What if I’m to be a witness at a trial?

• Trials and hearings scheduled after July 3, 2020 are proceeding. If you haven’t already heard from them, contact the lawyer who arranged for you to testify to find out if the trial is proceeding and how it will be held.


Can I file applications and documents in court?

Provincial Court registries are now accepting all filings either in-person or by mail, email, fax to fax filing registries, or using Court Services Online where available. To protect the health of all court users and help contain the spread of COVID-19 while maintaining access to the Court, parties are encouraged to use remote filing options.

Get court registry email addresses, fax numbers and mailing addresses at BC Courthouse Locations.

For email filing in violation ticket matters (including traffic tickets), if the court location has a specific email address for a criminal registry, use that address.


What if the earlier restriction on filing documents due to COVID caused me to miss a deadline?

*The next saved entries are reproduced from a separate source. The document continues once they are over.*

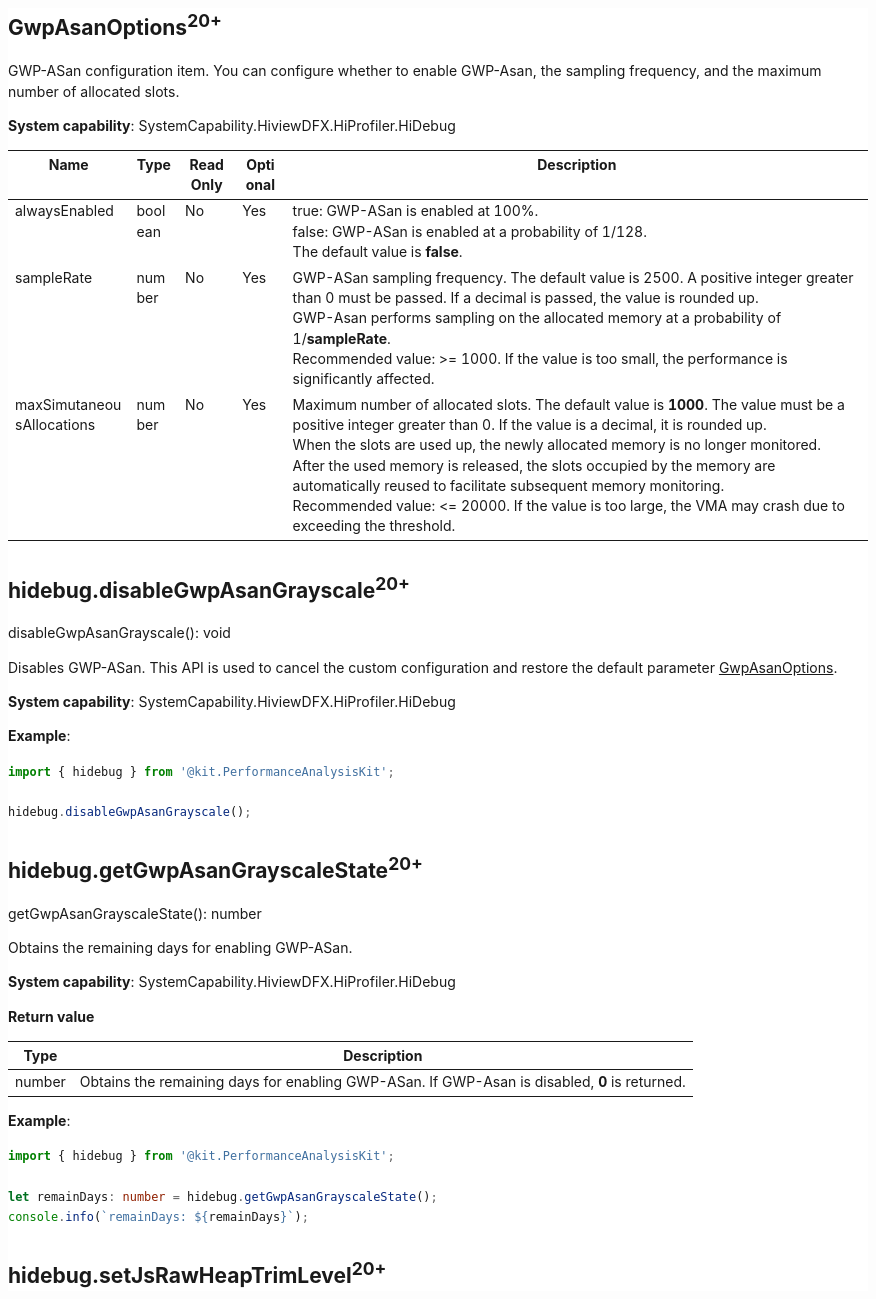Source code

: ## GwpAsanOptions<sup>20+</sup>
GWP-ASan configuration item. You can configure whether to enable GWP-Asan, the sampling frequency, and the maximum number of allocated slots.

**System capability**: SystemCapability.HiviewDFX.HiProfiler.HiDebug

| Name        | Type | Read Only | Optional| Description|
|--------------|------|-------|-------|-----|
|alwaysEnabled | boolean | No | Yes| true: GWP-ASan is enabled at 100%.<br>false: GWP-ASan is enabled at a probability of 1/128.<br> The default value is **false**.|
|sampleRate    |number| No |Yes|GWP-ASan sampling frequency. The default value is 2500. A positive integer greater than 0 must be passed. If a decimal is passed, the value is rounded up.<br> GWP-Asan performs sampling on the allocated memory at a probability of 1/**sampleRate**.<br> Recommended value: >= 1000. If the value is too small, the performance is significantly affected.|
|maxSimutaneousAllocations|number|No|Yes|Maximum number of allocated slots. The default value is **1000**. The value must be a positive integer greater than 0. If the value is a decimal, it is rounded up.<br>When the slots are used up, the newly allocated memory is no longer monitored.<br>After the used memory is released, the slots occupied by the memory are automatically reused to facilitate subsequent memory monitoring.<br> Recommended value: <= 20000. If the value is too large, the VMA may crash due to exceeding the threshold.|

## hidebug.disableGwpAsanGrayscale<sup>20+</sup>
disableGwpAsanGrayscale(): void

Disables GWP-ASan. This API is used to cancel the custom configuration and restore the default parameter [GwpAsanOptions](#gwpasanoptions20).

**System capability**: SystemCapability.HiviewDFX.HiProfiler.HiDebug

**Example**:

```ts
import { hidebug } from '@kit.PerformanceAnalysisKit';

hidebug.disableGwpAsanGrayscale();
```

## hidebug.getGwpAsanGrayscaleState<sup>20+</sup>
getGwpAsanGrayscaleState(): number

Obtains the remaining days for enabling GWP-ASan.

**System capability**: SystemCapability.HiviewDFX.HiProfiler.HiDebug

**Return value**

| Type| Description|
|-----------|-------------|
| number    |Obtains the remaining days for enabling GWP-ASan. If GWP-Asan is disabled, **0** is returned.|

**Example**:

```ts
import { hidebug } from '@kit.PerformanceAnalysisKit';

let remainDays: number = hidebug.getGwpAsanGrayscaleState();
console.info(`remainDays: ${remainDays}`);
```

## hidebug.setJsRawHeapTrimLevel<sup>20+</sup>

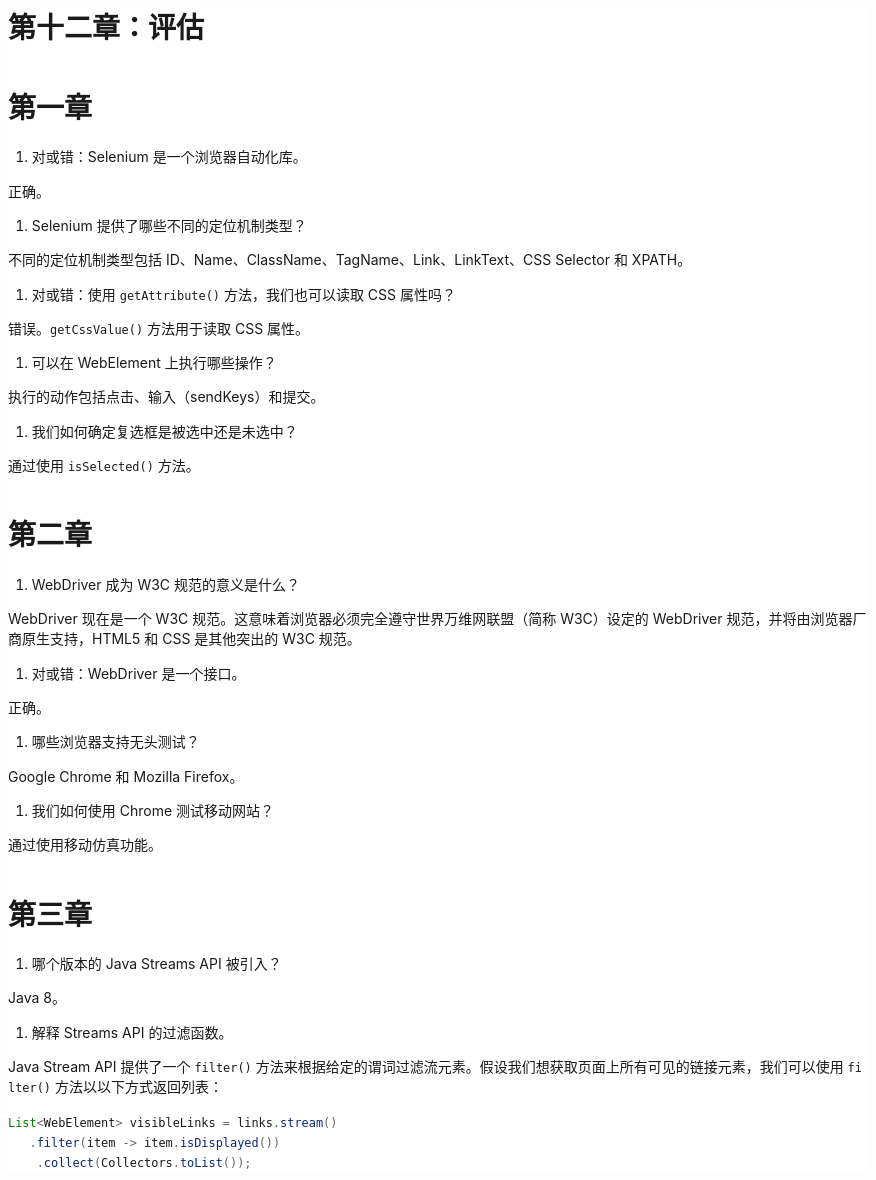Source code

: # 第十二章：评估

# 第一章

1.  对或错：Selenium 是一个浏览器自动化库。

正确。

1.  Selenium 提供了哪些不同的定位机制类型？

不同的定位机制类型包括 ID、Name、ClassName、TagName、Link、LinkText、CSS Selector 和 XPATH。

1.  对或错：使用 `getAttribute()` 方法，我们也可以读取 CSS 属性吗？

错误。`getCssValue()` 方法用于读取 CSS 属性。

1.  可以在 WebElement 上执行哪些操作？

执行的动作包括点击、输入（sendKeys）和提交。

1.  我们如何确定复选框是被选中还是未选中？

通过使用 `isSelected()` 方法。

# 第二章

1.  WebDriver 成为 W3C 规范的意义是什么？

WebDriver 现在是一个 W3C 规范。这意味着浏览器必须完全遵守世界万维网联盟（简称 W3C）设定的 WebDriver 规范，并将由浏览器厂商原生支持，HTML5 和 CSS 是其他突出的 W3C 规范。

1.  对或错：WebDriver 是一个接口。

正确。

1.  哪些浏览器支持无头测试？

Google Chrome 和 Mozilla Firefox。

1.  我们如何使用 Chrome 测试移动网站？

通过使用移动仿真功能。

# 第三章

1.  哪个版本的 Java Streams API 被引入？

Java 8。

1.  解释 Streams API 的过滤函数。

Java Stream API 提供了一个 `filter()` 方法来根据给定的谓词过滤流元素。假设我们想获取页面上所有可见的链接元素，我们可以使用 `filter()` 方法以以下方式返回列表：

```java
List<WebElement> visibleLinks = links.stream()
   .filter(item -> item.isDisplayed())
    .collect(Collectors.toList());
```
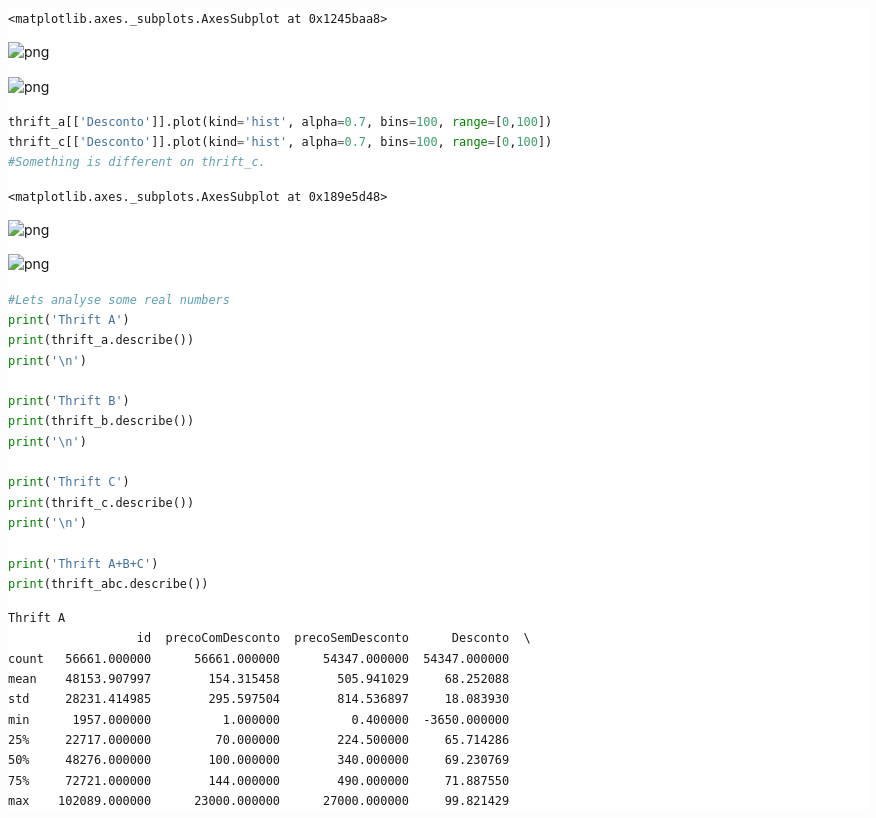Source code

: 


    <matplotlib.axes._subplots.AxesSubplot at 0x1245baa8>




![png](thrift_store_files/thrift_store_45_1.png)



![png](thrift_store_files/thrift_store_45_2.png)



```python
thrift_a[['Desconto']].plot(kind='hist', alpha=0.7, bins=100, range=[0,100])
thrift_c[['Desconto']].plot(kind='hist', alpha=0.7, bins=100, range=[0,100])
#Something is different on thrift_c.
```




    <matplotlib.axes._subplots.AxesSubplot at 0x189e5d48>




![png](thrift_store_files/thrift_store_46_1.png)



![png](thrift_store_files/thrift_store_46_2.png)



```python
#Lets analyse some real numbers
print('Thrift A')
print(thrift_a.describe())
print('\n')

print('Thrift B')
print(thrift_b.describe())
print('\n')

print('Thrift C')
print(thrift_c.describe())
print('\n')

print('Thrift A+B+C')
print(thrift_abc.describe())
```

    Thrift A
                      id  precoComDesconto  precoSemDesconto      Desconto  \
    count   56661.000000      56661.000000      54347.000000  54347.000000   
    mean    48153.907997        154.315458        505.941029     68.252088   
    std     28231.414985        295.597504        814.536897     18.083930   
    min      1957.000000          1.000000          0.400000  -3650.000000   
    25%     22717.000000         70.000000        224.500000     65.714286   
    50%     48276.000000        100.000000        340.000000     69.230769   
    75%     72721.000000        144.000000        490.000000     71.887550   
    max    102089.000000      23000.000000      27000.000000     99.821429   
    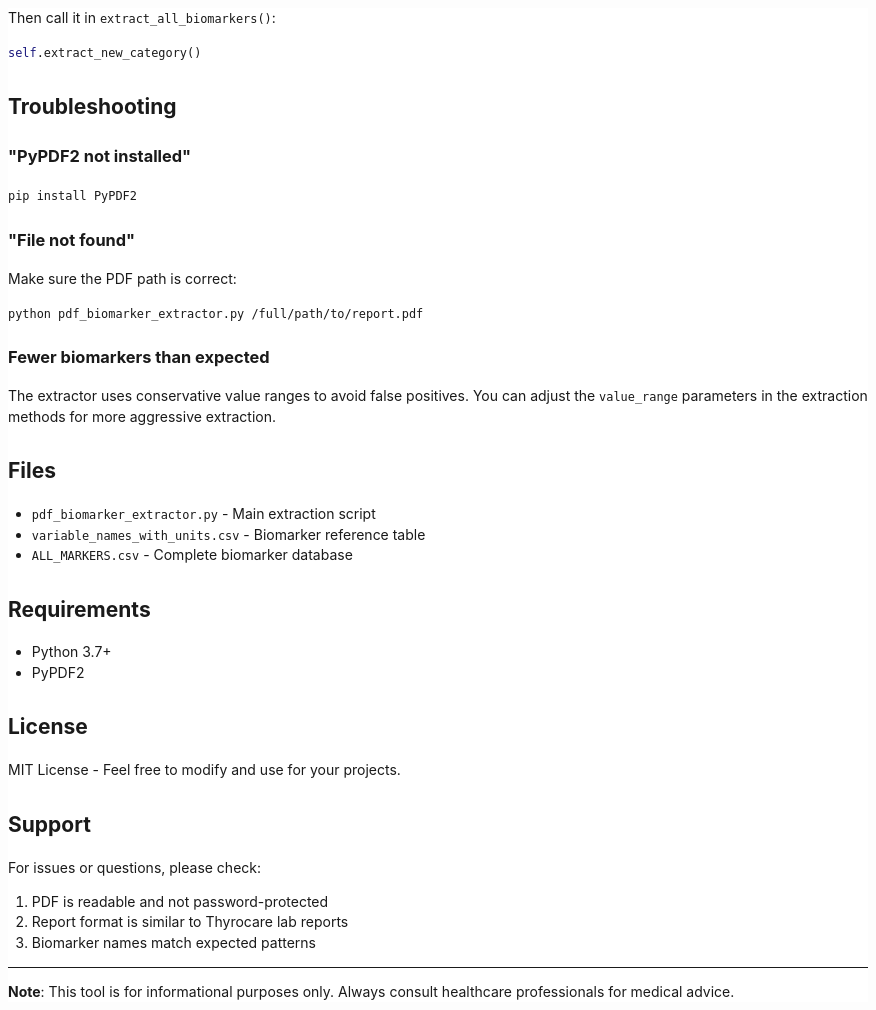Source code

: Then call it in `extract_all_biomarkers()`:
```python
self.extract_new_category()
```

## Troubleshooting

### "PyPDF2 not installed"
```bash
pip install PyPDF2
```

### "File not found"
Make sure the PDF path is correct:
```bash
python pdf_biomarker_extractor.py /full/path/to/report.pdf
```

### Fewer biomarkers than expected
The extractor uses conservative value ranges to avoid false positives. You can adjust the `value_range` parameters in the extraction methods for more aggressive extraction.

## Files

- `pdf_biomarker_extractor.py` - Main extraction script
- `variable_names_with_units.csv` - Biomarker reference table
- `ALL_MARKERS.csv` - Complete biomarker database

## Requirements

- Python 3.7+
- PyPDF2

## License

MIT License - Feel free to modify and use for your projects.

## Support

For issues or questions, please check:
1. PDF is readable and not password-protected
2. Report format is similar to Thyrocare lab reports
3. Biomarker names match expected patterns

---

**Note**: This tool is for informational purposes only. Always consult healthcare professionals for medical advice.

The mandatory time periods within which family and small claims actions must usually be commenced have been suspended during the provincial state of emergency. The suspension will continue for 90 days after the date on which the last extension of the declaration of a state of emergency made March 18, 2020 under section 9 (1) of the Emergency Program Act expires or is cancelled see COVID-19 Related Measures Act and Order in Council 453. Judges also have the power to extend other time periods. If you think you need to extend a time period, you can make an application to do this.